**Brief:** Report each line of the entries below that contains the string "Виктор". Letter case counts.

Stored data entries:
★ ★ ★ ★ ★ ★ ★
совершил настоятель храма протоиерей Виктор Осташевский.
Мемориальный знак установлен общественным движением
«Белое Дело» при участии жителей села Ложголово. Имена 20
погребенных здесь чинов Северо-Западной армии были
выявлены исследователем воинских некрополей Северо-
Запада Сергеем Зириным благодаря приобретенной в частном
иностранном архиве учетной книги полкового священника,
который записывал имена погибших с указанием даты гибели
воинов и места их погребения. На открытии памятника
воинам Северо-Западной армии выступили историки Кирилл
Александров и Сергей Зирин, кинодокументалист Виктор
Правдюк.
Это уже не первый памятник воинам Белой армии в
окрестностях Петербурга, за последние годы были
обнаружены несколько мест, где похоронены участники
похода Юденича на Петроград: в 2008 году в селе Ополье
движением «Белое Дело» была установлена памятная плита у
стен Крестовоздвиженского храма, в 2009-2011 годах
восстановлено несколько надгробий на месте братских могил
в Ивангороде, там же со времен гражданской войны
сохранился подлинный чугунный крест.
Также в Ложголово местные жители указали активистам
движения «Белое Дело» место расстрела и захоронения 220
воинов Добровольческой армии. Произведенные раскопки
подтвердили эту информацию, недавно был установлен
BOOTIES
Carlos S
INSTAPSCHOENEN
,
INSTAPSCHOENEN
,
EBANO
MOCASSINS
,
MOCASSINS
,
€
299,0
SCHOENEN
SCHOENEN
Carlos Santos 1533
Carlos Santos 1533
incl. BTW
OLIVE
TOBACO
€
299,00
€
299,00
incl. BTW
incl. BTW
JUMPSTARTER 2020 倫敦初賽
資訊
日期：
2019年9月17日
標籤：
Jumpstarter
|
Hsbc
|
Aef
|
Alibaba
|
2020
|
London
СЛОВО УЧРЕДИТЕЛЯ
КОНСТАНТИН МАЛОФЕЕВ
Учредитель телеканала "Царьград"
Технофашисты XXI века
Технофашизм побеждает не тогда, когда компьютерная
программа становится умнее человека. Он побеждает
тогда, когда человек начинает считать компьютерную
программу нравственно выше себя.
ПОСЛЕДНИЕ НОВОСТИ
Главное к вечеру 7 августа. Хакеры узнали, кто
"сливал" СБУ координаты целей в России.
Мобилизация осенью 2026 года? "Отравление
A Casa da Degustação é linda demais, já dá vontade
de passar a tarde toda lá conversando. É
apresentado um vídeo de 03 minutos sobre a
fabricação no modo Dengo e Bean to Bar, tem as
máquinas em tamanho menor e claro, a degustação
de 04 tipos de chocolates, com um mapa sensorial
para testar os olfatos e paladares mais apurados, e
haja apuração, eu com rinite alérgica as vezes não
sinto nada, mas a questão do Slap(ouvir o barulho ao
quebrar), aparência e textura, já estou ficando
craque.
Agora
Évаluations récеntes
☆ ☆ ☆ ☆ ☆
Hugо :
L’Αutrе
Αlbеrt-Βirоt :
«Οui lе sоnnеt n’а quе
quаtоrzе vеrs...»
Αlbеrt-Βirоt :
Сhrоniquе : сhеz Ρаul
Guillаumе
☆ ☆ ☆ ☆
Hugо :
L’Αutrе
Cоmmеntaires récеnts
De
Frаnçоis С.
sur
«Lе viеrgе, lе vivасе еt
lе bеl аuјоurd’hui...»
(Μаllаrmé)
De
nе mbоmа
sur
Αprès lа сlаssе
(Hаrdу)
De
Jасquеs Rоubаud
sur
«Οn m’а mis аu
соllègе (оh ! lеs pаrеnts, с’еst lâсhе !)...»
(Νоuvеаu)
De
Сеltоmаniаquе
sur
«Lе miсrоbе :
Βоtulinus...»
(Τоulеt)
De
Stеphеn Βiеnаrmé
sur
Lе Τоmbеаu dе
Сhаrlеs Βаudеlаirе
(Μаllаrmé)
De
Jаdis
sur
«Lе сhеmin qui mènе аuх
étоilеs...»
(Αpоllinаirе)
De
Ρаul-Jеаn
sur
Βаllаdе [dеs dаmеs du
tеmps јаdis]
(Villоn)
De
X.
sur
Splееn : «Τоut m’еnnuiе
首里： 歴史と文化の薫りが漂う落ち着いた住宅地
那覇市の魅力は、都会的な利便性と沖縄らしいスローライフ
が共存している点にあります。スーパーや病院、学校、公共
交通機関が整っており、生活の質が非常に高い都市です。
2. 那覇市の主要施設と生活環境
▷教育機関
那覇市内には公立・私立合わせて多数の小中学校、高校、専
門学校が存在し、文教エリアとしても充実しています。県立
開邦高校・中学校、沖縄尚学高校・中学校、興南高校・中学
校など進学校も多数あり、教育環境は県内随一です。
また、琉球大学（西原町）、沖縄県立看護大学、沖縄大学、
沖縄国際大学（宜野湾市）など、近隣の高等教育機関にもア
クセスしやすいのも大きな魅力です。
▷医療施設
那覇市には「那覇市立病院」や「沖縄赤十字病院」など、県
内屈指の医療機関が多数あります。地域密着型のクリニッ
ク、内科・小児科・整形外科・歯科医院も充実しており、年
★ ★ ★ ★ ★ ★ ★
**Task solution:**
совершил настоятель храма протоиерей Виктор Осташевский.
Александров и Сергей Зирин, кинодокументалист Виктор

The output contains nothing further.